Thanks for listening!

Freaking out about money is both good and bad. It’s bad because it’s uncomfortable to lie awake at night fretting about it, and because sometimes it prevents people from having children they could have afforded if they hadn’t gotten freaked out by that silly article that says it costs $300,000 to raise a child to age 18 (news from the front: it doesn’t). It’s good because the very fact of freaking out can help you keep expenditures reasonable: if you freak out a little over every $5, you’re likely to find you don’t have to.

With or without kids, financial decisions have to be made constantly. You can buy the $40,000 car or the $20,000 car or the $12,000 car, or you can buy the $4,000 used car, or you can repair your junker again. You can buy the $2,000 camera or the $1,000 camera or the $200 camera, or you can have your dad’s old camera when he buys a new one. You can buy the $4 organic avocado or the $1 non-organic one or you can buy no avocado at all. You make the decision that’s right for your personal combination of “What we can afford at our income level?” plus “How important is this item to us?”

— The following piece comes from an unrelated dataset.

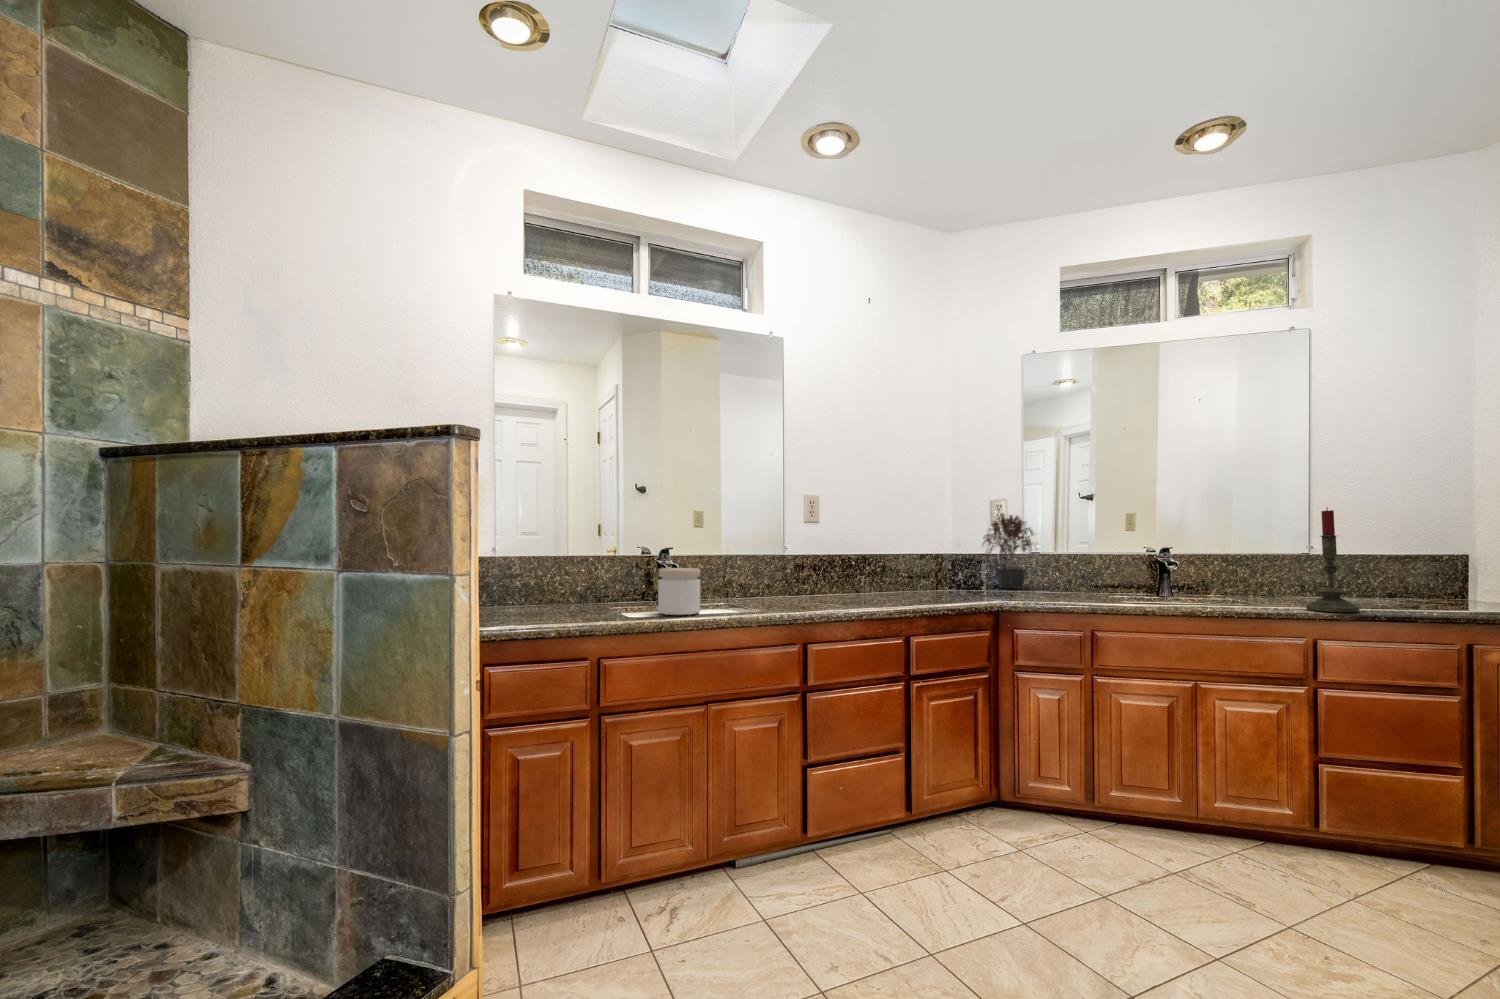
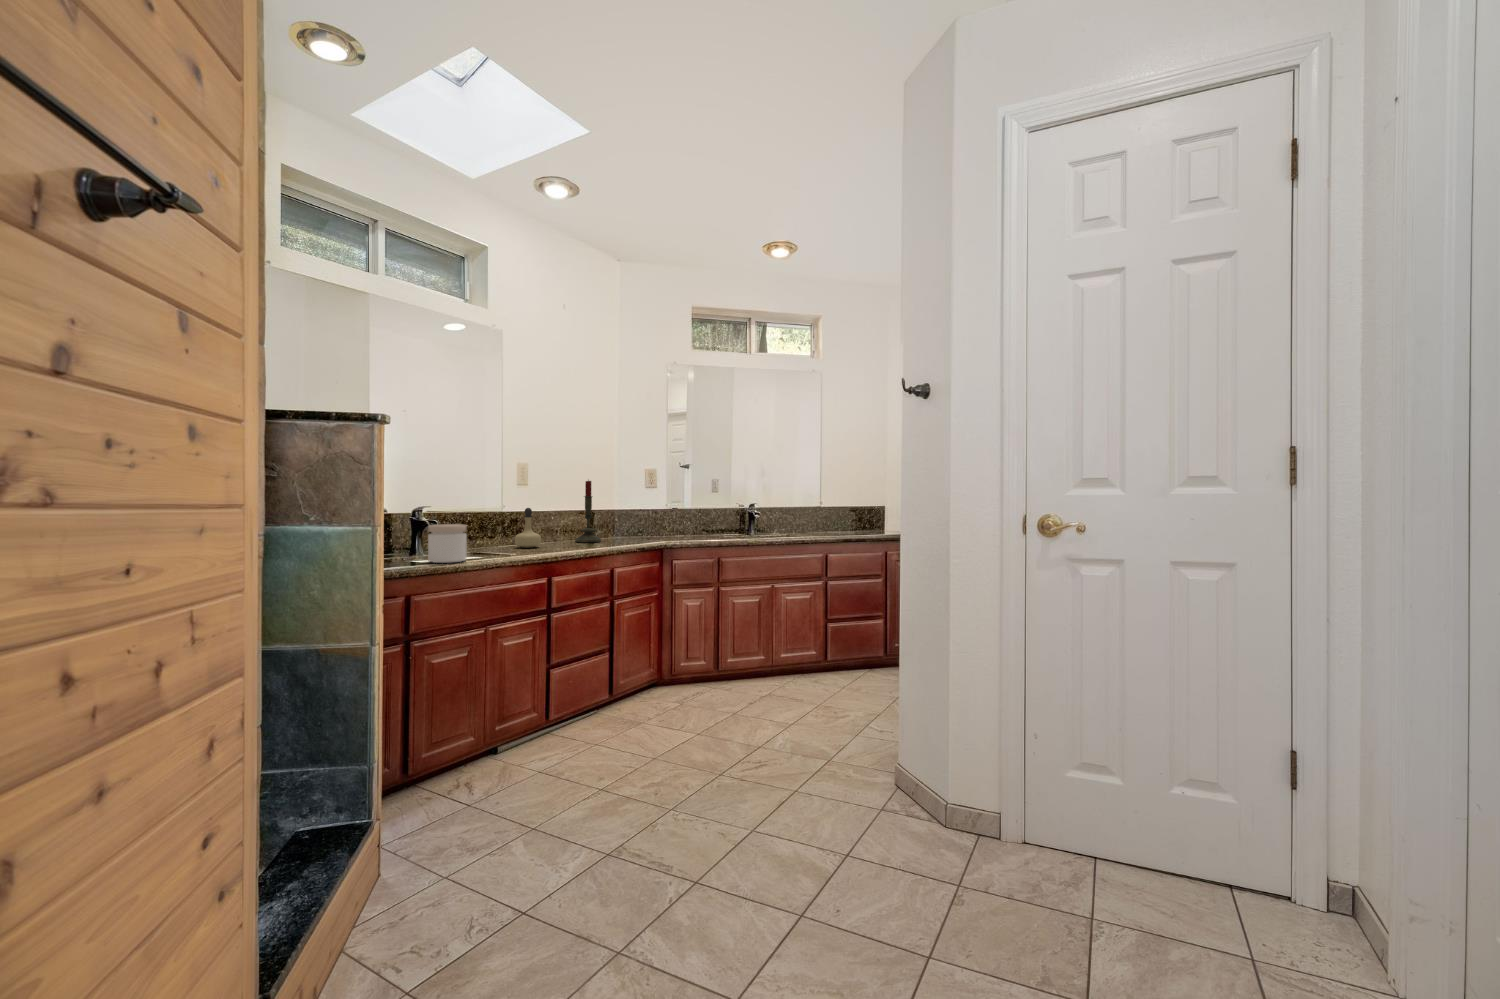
candle: present [1306,507,1359,613] -> present [575,480,601,542]
potted plant: present [982,514,1036,589] -> none [640,480,680,533]
perfume bottle: none [786,549,818,601] -> present [515,508,541,548]

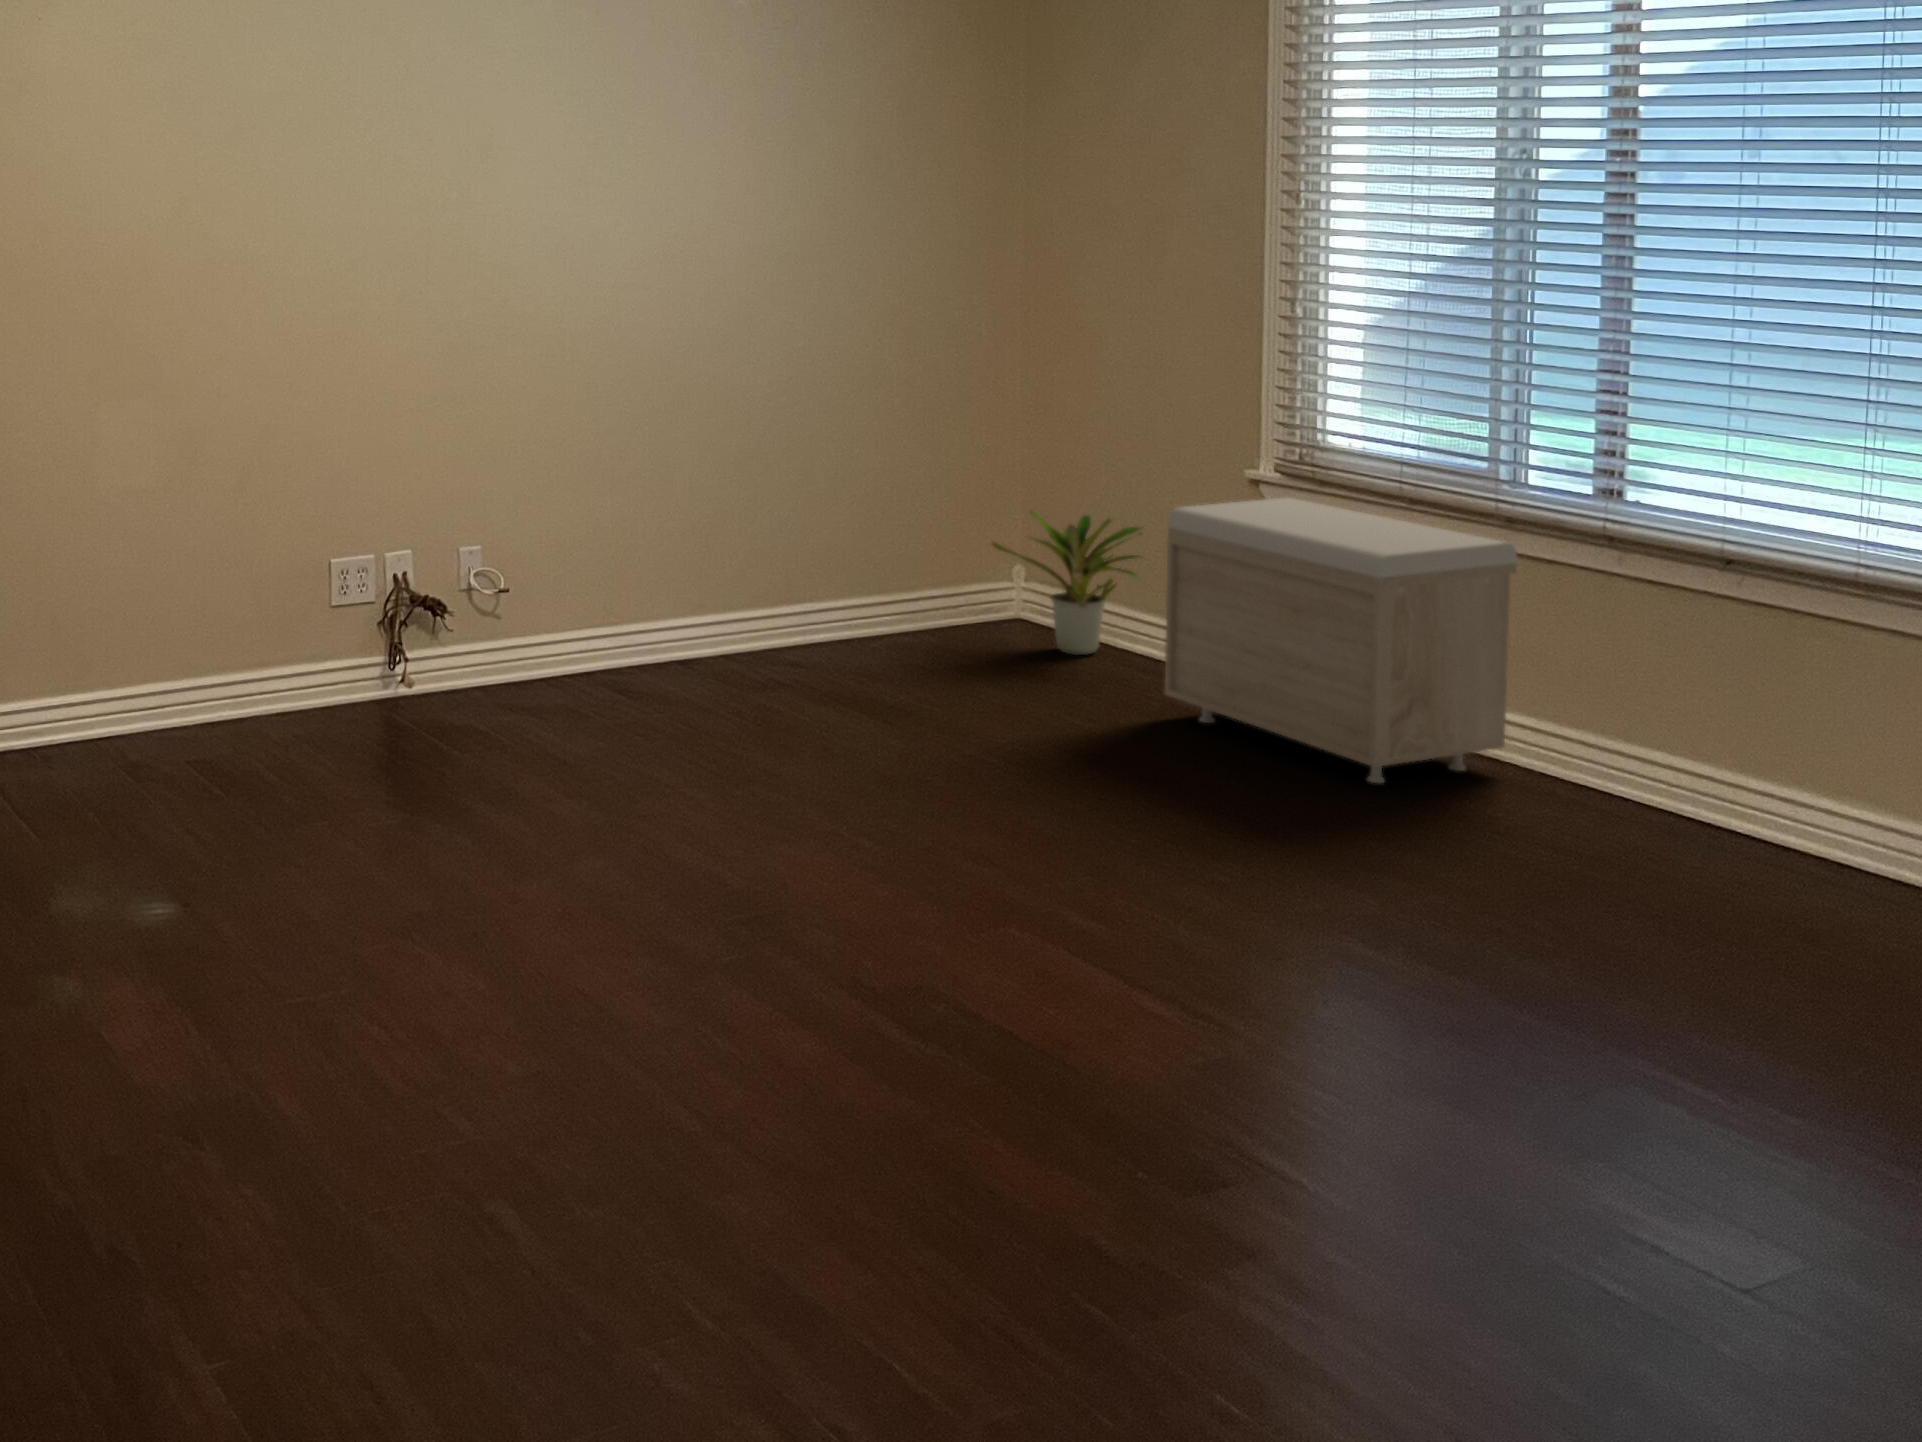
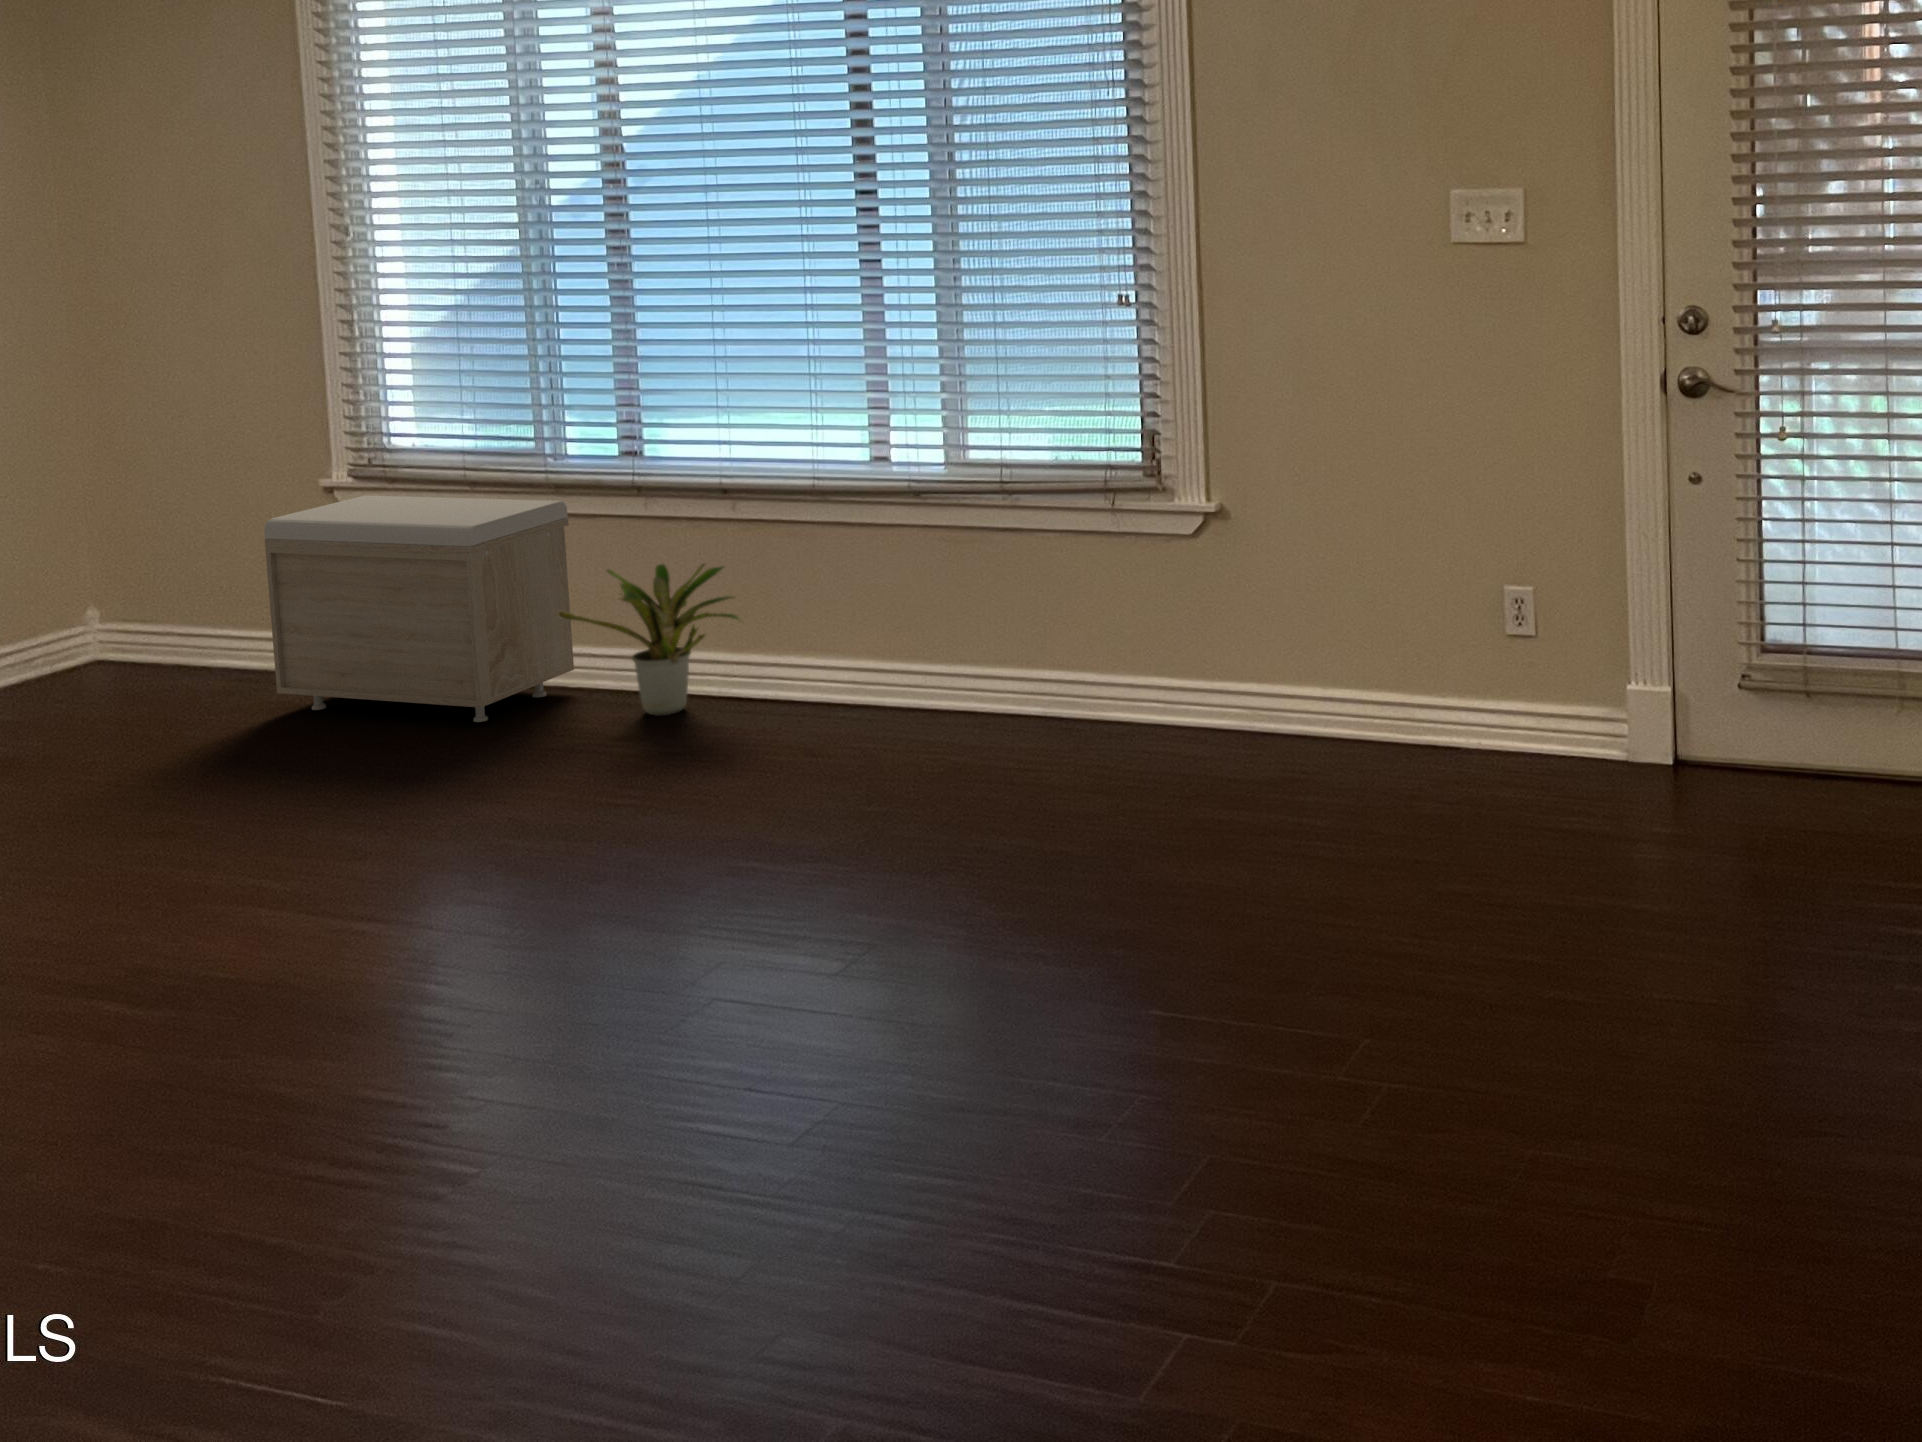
potted plant: present [992,511,1145,655] -> present [558,564,741,716]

It is the same when you have children. You can buy the $800 crib or the $200 crib or the $100 crib, or you can get a crib free (handmedown or Freecycle). You can buy the $30 diapers or the $20 diapers or the $10 diapers—and if you use cloth, you can use the $30 ones or the $15 ones or the $3 ones. You can buy the $30 formula or the $20 formula or the $13 formula, or you can see if you can breastfeed. You can buy baby clothes full-price or on sale or at consignment shops or on end-of-season clearance for the year ahead, or you can use your sister’s kids’ handmedowns.

These are the decisions that add up as you pay the expenses associated with child-rearing. Each decision is made the same way as the other financial decisions you make: “What can we afford at our income level?” plus “How important is this item to us?” Some things you might not have a choice about (perhaps your child will have a digestion issue that will require the use of the $30 formula; perhaps you will try to get a free crib but none will be available), but your general decision-making will still add up in the long run.

Something I find comforting, too, is remembering that I can change my working situation. Right now I sometimes freak a little about money—but the thing is, even if I want to stay at home for now, my youngest (assuming he IS my youngest) will be in school in 5 years, and then I can get a mother’s-hours job. If we’re strapped before then, I could get an evenings/weekends job. And if, for example, we had to go into Emergency Mode (like, I had to work full-time, so I had to do overnights because we can’t pay for three kids in daycare) for a few years, it would be at most 5 years before the kids were in school and we could have a normal life again. I can handle most stuff for just 5 years.

One of the things I think gets people in trouble is that they set up their financial situation without children in the picture: they buy a house on two incomes, and they buy their cars on two incomes, and they buy furniture they can pay off easily with two incomes. And then the kids are born, and they don’t have two incomes anymore (either they have one income, or they have two incomes minus childcare expenses) and yet the mortgage payment, the car payments, and the credit payments remain the same. Plus, now they have child-related expenses such as clothes, formula, diapers, and equipment. This is the kind of thing that sends people into a permanent financial crisis. When Paul and I bought our house and our cars, we were already on one income, and I think that’s saved us a lot of financial pain. We didn’t do it that way on purpose, so I feel lucky about that.

What do the rest of you think? How do you deal with money worries? Have those worries increased since having children? Did you have to overcome financial worrying in order to have children, and if so, how did you do it?